About 17 billion Cortex microcontrollers go on sale every year, and Arm collects license fees for every single one of them.

Arm manager Chris Shore, who has been with the company for decades, sums it up: "32-bit processing power for under a dollar changed everything." That's because it was suddenly possible to throw everyday devices at the mass market with digital controllers that cost pennies.

The company's design is also behind Nvidia's highly complex graphics chips for artificial intelligence applications and can also be found in Apple's iPhone processors and Samsung's Galaxy phones.

Arm reserved over $700 million worth of shares in the IPO for purchase by its biggest customers, including Intel, Apple, Nvidia and Samsung. The Taiwanese chip giant TSMC has already confirmed that it will buy a tranche worth $100 million.

Arm's CEO, Rene Haas, is keen to see his company play a leading role in the field of AIImage: Bruno de Carvalho/ZUMA/picture alliance

Arm and AI

It will be interesting to see whether Arm can also profit from the growing market for deep learning and AI, as CEO Rene Haas has promised. That's because, unlike central processing units in conventional computing, the immense computing power in AI applications is driven by graphics chips, in which Nvidia currently has an advantage.

The licensing fees from which Arm makes the most money have continued to flow recently, with chip royalties rising to $1.68 billion in the last fiscal year, up from $1.56 billion the year before.

One area that investors are monitoring closely is Arm's exposure to China.
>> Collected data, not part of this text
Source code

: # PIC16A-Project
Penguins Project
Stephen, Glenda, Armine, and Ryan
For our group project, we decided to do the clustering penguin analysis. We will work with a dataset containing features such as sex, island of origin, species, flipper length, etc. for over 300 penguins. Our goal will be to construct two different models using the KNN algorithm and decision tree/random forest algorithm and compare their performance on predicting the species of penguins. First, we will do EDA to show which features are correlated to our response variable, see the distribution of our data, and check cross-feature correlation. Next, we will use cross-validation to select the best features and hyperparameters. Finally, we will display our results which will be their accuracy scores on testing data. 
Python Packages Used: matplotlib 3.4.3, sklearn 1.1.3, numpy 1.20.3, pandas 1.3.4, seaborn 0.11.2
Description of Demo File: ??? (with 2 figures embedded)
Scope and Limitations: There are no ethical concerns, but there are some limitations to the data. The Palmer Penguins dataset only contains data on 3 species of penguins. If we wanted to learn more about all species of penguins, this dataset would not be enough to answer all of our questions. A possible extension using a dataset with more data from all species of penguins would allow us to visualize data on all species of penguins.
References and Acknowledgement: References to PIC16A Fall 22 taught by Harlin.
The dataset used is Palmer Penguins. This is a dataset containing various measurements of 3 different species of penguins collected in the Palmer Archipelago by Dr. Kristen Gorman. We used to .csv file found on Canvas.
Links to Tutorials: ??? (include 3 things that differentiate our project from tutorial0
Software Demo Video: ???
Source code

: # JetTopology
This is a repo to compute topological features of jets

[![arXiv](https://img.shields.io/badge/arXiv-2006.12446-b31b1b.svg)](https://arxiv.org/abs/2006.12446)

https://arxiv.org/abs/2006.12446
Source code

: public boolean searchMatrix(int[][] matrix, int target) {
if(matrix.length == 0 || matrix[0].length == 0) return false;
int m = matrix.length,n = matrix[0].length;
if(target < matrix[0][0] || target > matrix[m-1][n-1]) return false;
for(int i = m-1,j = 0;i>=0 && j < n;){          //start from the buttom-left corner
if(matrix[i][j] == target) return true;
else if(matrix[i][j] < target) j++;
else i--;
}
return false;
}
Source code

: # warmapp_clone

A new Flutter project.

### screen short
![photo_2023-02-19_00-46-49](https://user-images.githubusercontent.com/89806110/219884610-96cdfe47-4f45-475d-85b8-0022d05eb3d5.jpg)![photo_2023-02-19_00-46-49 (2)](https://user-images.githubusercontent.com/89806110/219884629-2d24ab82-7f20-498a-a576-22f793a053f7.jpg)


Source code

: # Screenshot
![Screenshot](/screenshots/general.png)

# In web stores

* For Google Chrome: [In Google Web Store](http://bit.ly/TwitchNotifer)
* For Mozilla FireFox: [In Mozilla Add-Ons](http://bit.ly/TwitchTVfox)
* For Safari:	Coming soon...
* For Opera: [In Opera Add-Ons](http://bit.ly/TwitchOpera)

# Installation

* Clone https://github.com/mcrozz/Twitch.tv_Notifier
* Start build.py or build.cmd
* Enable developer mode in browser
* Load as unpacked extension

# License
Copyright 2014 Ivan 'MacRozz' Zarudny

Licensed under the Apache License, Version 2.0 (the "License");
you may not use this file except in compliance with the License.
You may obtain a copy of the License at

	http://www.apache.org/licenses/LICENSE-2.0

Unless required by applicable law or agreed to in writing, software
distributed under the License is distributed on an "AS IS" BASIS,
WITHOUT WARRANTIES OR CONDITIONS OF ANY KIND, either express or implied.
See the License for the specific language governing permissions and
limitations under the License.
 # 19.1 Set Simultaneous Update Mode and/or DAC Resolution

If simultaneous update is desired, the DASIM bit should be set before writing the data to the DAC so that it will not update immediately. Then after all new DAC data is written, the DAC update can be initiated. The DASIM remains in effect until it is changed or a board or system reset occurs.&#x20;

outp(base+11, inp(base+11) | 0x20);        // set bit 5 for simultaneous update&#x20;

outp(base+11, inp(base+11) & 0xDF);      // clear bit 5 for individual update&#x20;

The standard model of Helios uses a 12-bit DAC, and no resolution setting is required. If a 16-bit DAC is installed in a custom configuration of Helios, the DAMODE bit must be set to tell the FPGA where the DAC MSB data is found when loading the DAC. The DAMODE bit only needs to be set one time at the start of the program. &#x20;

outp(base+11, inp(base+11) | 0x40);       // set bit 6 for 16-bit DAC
Geopolitical tensions with the United States and an expansion of US supply bans on Western high-performance chips could hurt Arm's business. China accounted for nearly a quarter of the company's $2.68 billion in sales volume for the fiscal year that ended in March.

Arm boasts that its technology reaches 70% of people globally through use in all sorts of everyday products and powers 99% of all smartphones worldwide. Arm has 1,000 partners and has provided the design for 100 billion chips sold. Each year, Arm customers ship an average of about 20 billion chips based on Arm technology.

"Nobody disputes that this is a quality company that has substantial sales, substantial profits," said Jay Ritter, a professor specializing in stock launches at the University of Florida. "The question is about future growth potential."